▸ Data:
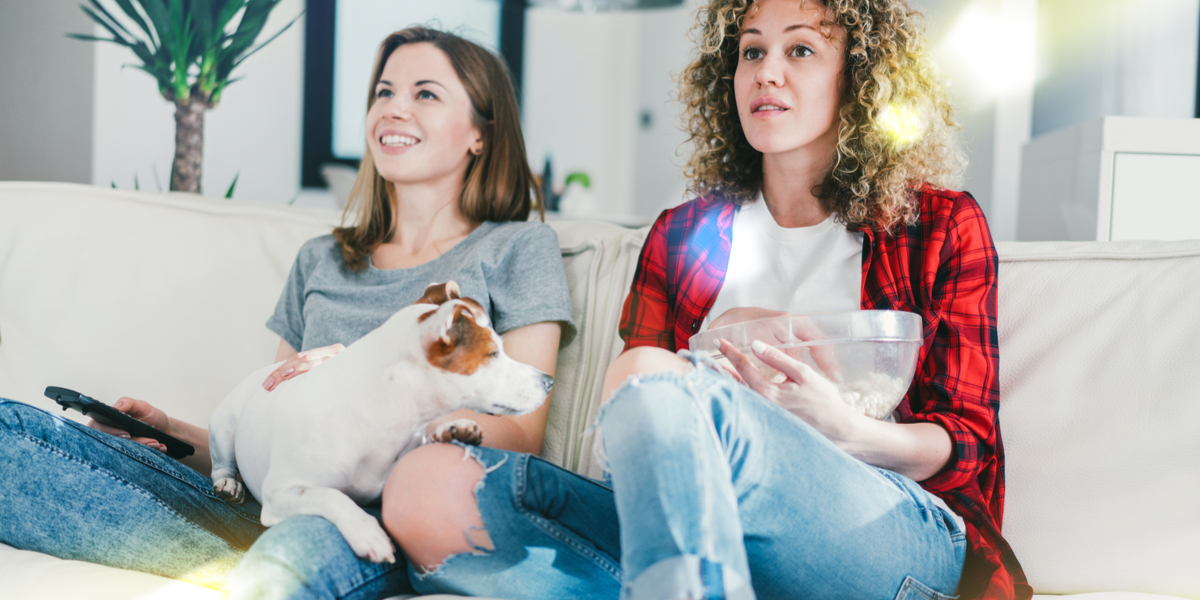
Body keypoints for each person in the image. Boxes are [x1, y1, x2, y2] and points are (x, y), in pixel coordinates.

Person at [386, 1, 1032, 599]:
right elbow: (628, 447)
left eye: (800, 51)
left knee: (645, 370)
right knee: (428, 485)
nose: (766, 73)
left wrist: (847, 429)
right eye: (751, 52)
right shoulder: (682, 235)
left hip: (881, 530)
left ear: (860, 77)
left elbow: (967, 443)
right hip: (686, 519)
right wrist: (706, 360)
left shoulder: (936, 224)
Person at [0, 26, 575, 599]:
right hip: (270, 501)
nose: (393, 109)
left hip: (368, 521)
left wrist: (413, 425)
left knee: (286, 564)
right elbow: (271, 429)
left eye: (425, 93)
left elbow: (521, 432)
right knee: (12, 434)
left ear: (480, 131)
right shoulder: (323, 259)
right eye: (383, 92)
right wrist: (170, 432)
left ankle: (261, 569)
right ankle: (234, 563)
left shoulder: (517, 249)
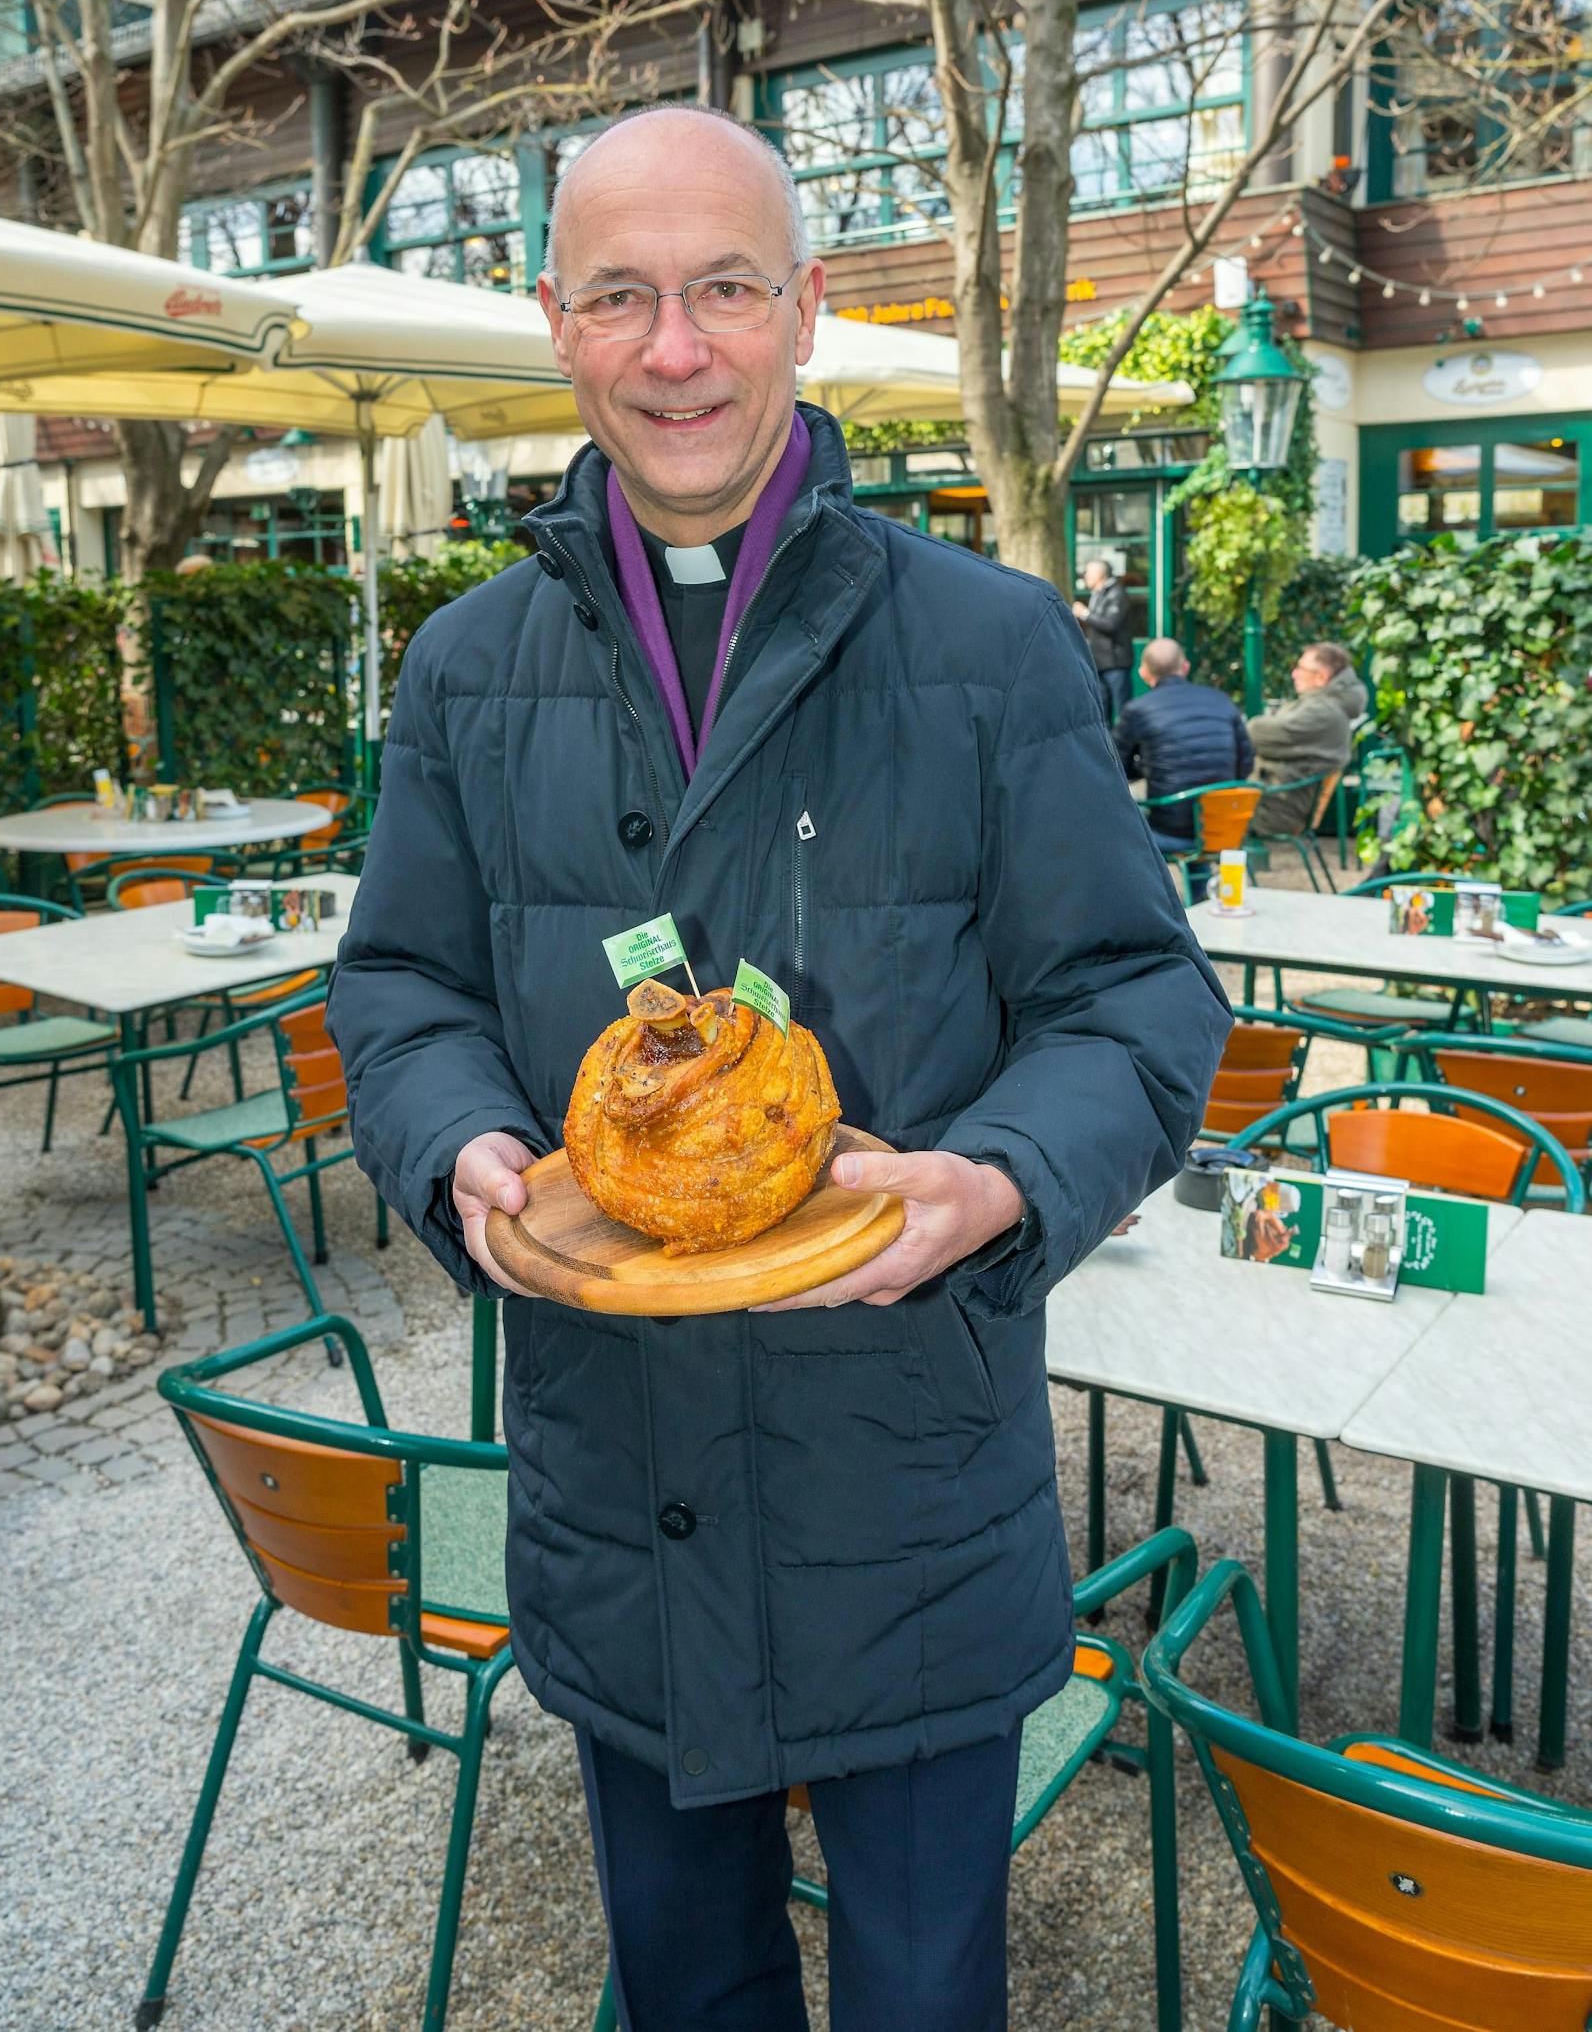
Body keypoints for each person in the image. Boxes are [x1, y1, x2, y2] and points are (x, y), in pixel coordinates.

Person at [326, 104, 1230, 2032]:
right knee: (688, 1994)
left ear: (806, 306)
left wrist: (998, 1176)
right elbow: (397, 986)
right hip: (616, 1485)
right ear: (554, 322)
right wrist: (460, 1137)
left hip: (907, 1494)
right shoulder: (470, 668)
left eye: (726, 287)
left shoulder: (988, 646)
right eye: (627, 298)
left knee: (921, 1998)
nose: (679, 348)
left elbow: (1142, 1005)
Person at [1115, 636, 1254, 883]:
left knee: (1116, 830)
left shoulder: (1138, 709)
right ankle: (1198, 895)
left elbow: (1116, 768)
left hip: (1171, 832)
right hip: (1224, 828)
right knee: (1194, 806)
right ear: (1185, 666)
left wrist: (1145, 765)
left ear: (1144, 673)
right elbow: (1245, 764)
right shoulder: (1221, 700)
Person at [1247, 639, 1365, 836]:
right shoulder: (1327, 707)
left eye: (1301, 669)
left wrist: (1243, 727)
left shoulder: (1322, 712)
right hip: (1274, 800)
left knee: (1192, 806)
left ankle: (1200, 866)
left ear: (1321, 677)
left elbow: (1256, 734)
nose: (1294, 674)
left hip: (1274, 809)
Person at [1069, 555, 1135, 721]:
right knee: (1101, 712)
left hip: (1116, 663)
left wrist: (1085, 613)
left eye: (1088, 572)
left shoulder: (1117, 594)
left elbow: (1111, 624)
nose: (1085, 576)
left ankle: (1124, 747)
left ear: (1100, 574)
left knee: (1123, 711)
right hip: (1098, 663)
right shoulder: (1097, 594)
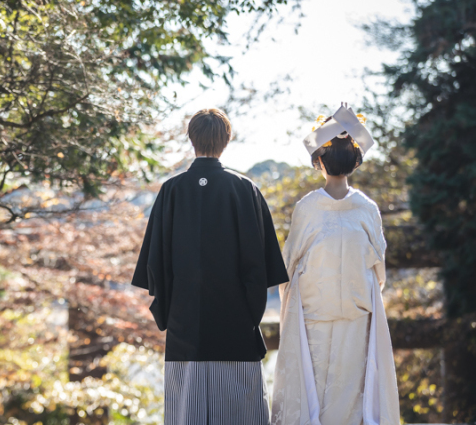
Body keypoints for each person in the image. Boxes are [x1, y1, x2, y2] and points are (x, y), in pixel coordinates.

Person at [132, 108, 289, 425]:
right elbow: (260, 267)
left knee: (186, 413)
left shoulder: (171, 190)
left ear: (191, 139)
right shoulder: (245, 189)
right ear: (227, 141)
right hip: (235, 324)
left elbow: (156, 265)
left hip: (185, 324)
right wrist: (250, 314)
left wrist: (170, 312)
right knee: (239, 413)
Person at [270, 103, 400, 425]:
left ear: (319, 161)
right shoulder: (367, 209)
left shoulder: (308, 208)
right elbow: (378, 268)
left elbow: (288, 265)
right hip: (356, 314)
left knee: (314, 394)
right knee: (350, 397)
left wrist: (290, 293)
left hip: (313, 314)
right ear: (355, 161)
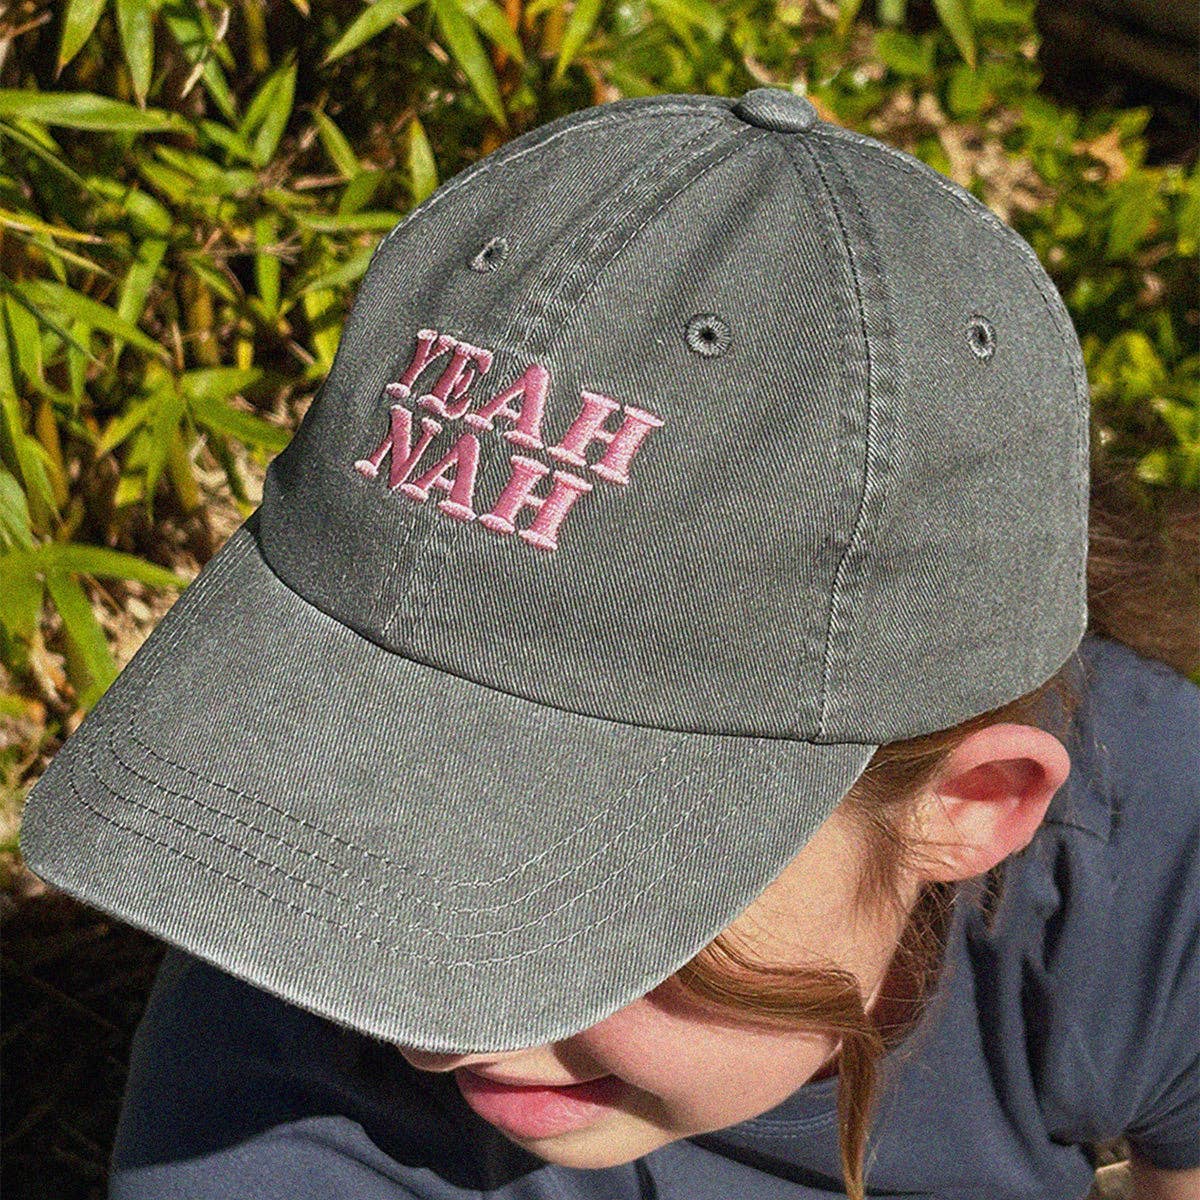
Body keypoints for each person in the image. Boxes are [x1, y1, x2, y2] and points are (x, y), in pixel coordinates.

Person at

▸ Work to be completed: The answer must be the full listing, word for word, with no images in it.

▸ Answer section:
Body keypoints for each person in the image. Boxes are [x1, y1, x2, y2] and points are (x, y), in pixel coordinates.

Person at [386, 1, 1032, 599]:
right elbow: (628, 447)
left eye: (800, 51)
left knee: (645, 370)
right knee: (428, 485)
nose: (766, 73)
left wrist: (847, 429)
right eye: (751, 52)
right shoulder: (682, 235)
left hip: (881, 530)
left ear: (860, 77)
left elbow: (967, 443)
right hip: (686, 519)
right wrist: (706, 360)
left shoulder: (936, 224)
Person at [0, 26, 575, 599]:
right hip: (270, 501)
nose: (393, 109)
left hip: (368, 521)
left wrist: (413, 425)
left knee: (286, 564)
right elbow: (271, 429)
left eye: (425, 93)
left elbow: (521, 432)
right knee: (12, 434)
left ear: (480, 131)
right shoulder: (323, 259)
right eye: (383, 92)
right wrist: (170, 432)
left ankle: (261, 569)
right ankle: (234, 563)
left shoulder: (517, 249)
Body keypoints for each person in the image. Boxes are [x1, y1, x2, y2] and points are (x, y), in pixel coordinates.

Person at [326, 104, 1230, 2032]:
right knee: (688, 1994)
left ear: (806, 306)
left wrist: (998, 1176)
right elbow: (397, 986)
right hip: (616, 1485)
right ear: (554, 322)
right wrist: (460, 1137)
left hip: (907, 1494)
right shoulder: (470, 668)
left eye: (726, 287)
left shoulder: (988, 646)
right eye: (627, 298)
left knee: (921, 1998)
nose: (679, 348)
left elbow: (1142, 1005)
Person at [1115, 636, 1254, 883]:
left knee: (1116, 830)
left shoulder: (1138, 709)
right ankle: (1198, 895)
left elbow: (1116, 768)
left hip: (1171, 832)
right hip: (1224, 828)
right knee: (1194, 806)
right ear: (1185, 666)
left wrist: (1145, 765)
left ear: (1144, 673)
right elbow: (1245, 764)
right shoulder: (1221, 700)
Person at [1247, 639, 1365, 836]:
right shoulder: (1327, 707)
left eye: (1301, 669)
left wrist: (1243, 727)
left shoulder: (1322, 712)
right hip: (1274, 800)
left knee: (1192, 806)
left ankle: (1200, 866)
left ear: (1321, 677)
left elbow: (1256, 734)
nose: (1294, 674)
left hip: (1274, 809)
Person at [1069, 555, 1135, 721]:
right knee: (1101, 712)
left hip: (1116, 663)
left wrist: (1085, 613)
left eye: (1088, 572)
left shoulder: (1117, 594)
left elbow: (1111, 624)
nose: (1085, 576)
left ankle: (1124, 747)
left ear: (1100, 574)
left knee: (1123, 711)
right hip: (1098, 663)
right shoulder: (1097, 594)
Body keypoints for each person in the image. Boxes are [x1, y1, x2, y2] and points are (x, y), in pixel coordinates.

Person at [132, 108, 289, 425]:
right elbow: (260, 267)
left knee: (186, 413)
left shoulder: (171, 190)
left ear: (191, 139)
right shoulder: (245, 189)
right ear: (227, 141)
right hip: (235, 324)
left elbow: (156, 265)
left hip: (185, 324)
right wrist: (250, 314)
left wrist: (170, 312)
right knee: (239, 413)
Person at [270, 103, 400, 425]:
left ear: (319, 161)
right shoulder: (367, 209)
left shoulder: (308, 208)
right elbow: (378, 268)
left elbow: (288, 265)
right hip: (356, 314)
left knee: (314, 394)
right knee: (350, 397)
left wrist: (290, 293)
left hip: (313, 314)
right ear: (355, 161)
Body keypoints for each person in the image. Boxes are [x1, y1, x2, y2] and points are (x, y), in pixel coordinates.

Person at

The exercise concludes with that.